_What you have to do_. At the line containing "text_box [1093, 312, 1333, 631]", begin repeating lines exactly, and stop only after the final line of the records below.

(Items from a data source)
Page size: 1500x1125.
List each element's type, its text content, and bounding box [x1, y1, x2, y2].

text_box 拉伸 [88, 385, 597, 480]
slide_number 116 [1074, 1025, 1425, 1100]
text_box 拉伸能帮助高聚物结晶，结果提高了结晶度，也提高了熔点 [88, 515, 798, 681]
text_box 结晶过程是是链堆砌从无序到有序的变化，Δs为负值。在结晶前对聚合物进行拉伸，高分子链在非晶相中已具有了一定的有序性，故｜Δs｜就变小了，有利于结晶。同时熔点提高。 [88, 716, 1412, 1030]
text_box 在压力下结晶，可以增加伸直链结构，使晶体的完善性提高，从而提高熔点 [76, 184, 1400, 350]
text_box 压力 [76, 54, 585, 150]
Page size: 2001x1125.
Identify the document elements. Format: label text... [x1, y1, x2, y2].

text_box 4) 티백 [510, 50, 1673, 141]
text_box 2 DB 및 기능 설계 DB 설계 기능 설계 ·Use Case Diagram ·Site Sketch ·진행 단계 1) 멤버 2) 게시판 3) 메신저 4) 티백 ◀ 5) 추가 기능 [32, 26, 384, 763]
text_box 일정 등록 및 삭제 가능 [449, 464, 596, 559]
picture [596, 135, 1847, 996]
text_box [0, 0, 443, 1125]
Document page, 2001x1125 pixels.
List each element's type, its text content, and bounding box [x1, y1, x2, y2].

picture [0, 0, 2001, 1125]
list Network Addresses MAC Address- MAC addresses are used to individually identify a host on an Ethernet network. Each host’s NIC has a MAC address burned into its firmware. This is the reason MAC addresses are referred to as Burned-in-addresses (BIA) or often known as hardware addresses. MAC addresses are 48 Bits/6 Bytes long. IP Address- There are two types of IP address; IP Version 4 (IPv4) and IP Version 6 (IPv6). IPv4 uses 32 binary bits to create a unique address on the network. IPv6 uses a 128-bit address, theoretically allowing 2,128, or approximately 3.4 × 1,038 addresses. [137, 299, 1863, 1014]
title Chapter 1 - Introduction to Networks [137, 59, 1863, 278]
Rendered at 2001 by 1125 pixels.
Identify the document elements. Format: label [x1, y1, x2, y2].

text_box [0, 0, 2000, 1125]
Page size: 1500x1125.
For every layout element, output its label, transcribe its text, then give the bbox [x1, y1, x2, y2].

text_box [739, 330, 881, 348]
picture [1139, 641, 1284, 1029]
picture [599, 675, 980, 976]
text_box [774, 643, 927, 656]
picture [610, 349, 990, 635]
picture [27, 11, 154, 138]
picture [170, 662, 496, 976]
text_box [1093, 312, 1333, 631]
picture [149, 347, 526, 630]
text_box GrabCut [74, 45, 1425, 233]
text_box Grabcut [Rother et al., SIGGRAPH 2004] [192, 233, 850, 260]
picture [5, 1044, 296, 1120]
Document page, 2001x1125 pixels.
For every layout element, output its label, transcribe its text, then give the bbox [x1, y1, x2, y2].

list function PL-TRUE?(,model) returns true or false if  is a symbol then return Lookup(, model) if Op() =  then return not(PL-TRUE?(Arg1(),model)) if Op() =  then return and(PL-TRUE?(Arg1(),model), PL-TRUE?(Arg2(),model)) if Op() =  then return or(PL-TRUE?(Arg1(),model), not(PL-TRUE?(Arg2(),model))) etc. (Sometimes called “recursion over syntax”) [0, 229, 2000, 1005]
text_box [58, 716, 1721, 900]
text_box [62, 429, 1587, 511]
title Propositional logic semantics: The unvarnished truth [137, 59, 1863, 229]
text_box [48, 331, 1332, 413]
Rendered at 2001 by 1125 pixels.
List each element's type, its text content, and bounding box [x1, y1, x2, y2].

_Solution to this task_.
text_box [1093, 312, 1333, 631]
picture [149, 347, 526, 630]
text_box GrabCut [74, 45, 1425, 233]
text_box Grabcut [Rother et al., SIGGRAPH 2004] [192, 233, 850, 260]
picture [5, 1044, 296, 1120]
Document page, 2001x1125 pixels.
For every layout element, output its label, transcribe its text, then give the bbox [x1, y1, x2, y2].

list function PL-TRUE?(,model) returns true or false if  is a symbol then return Lookup(, model) if Op() =  then return not(PL-TRUE?(Arg1(),model)) if Op() =  then return and(PL-TRUE?(Arg1(),model), PL-TRUE?(Arg2(),model)) if Op() =  then return or(PL-TRUE?(Arg1(),model), not(PL-TRUE?(Arg2(),model))) etc. (Sometimes called “recursion over syntax”) [0, 229, 2000, 1005]
text_box [58, 716, 1721, 900]
text_box [62, 429, 1587, 511]
title Propositional logic semantics: The unvarnished truth [137, 59, 1863, 229]
text_box [48, 331, 1332, 413]
Rendered at 2001 by 1125 pixels.
List each element's type, its text content, and bounding box [x1, y1, x2, y2].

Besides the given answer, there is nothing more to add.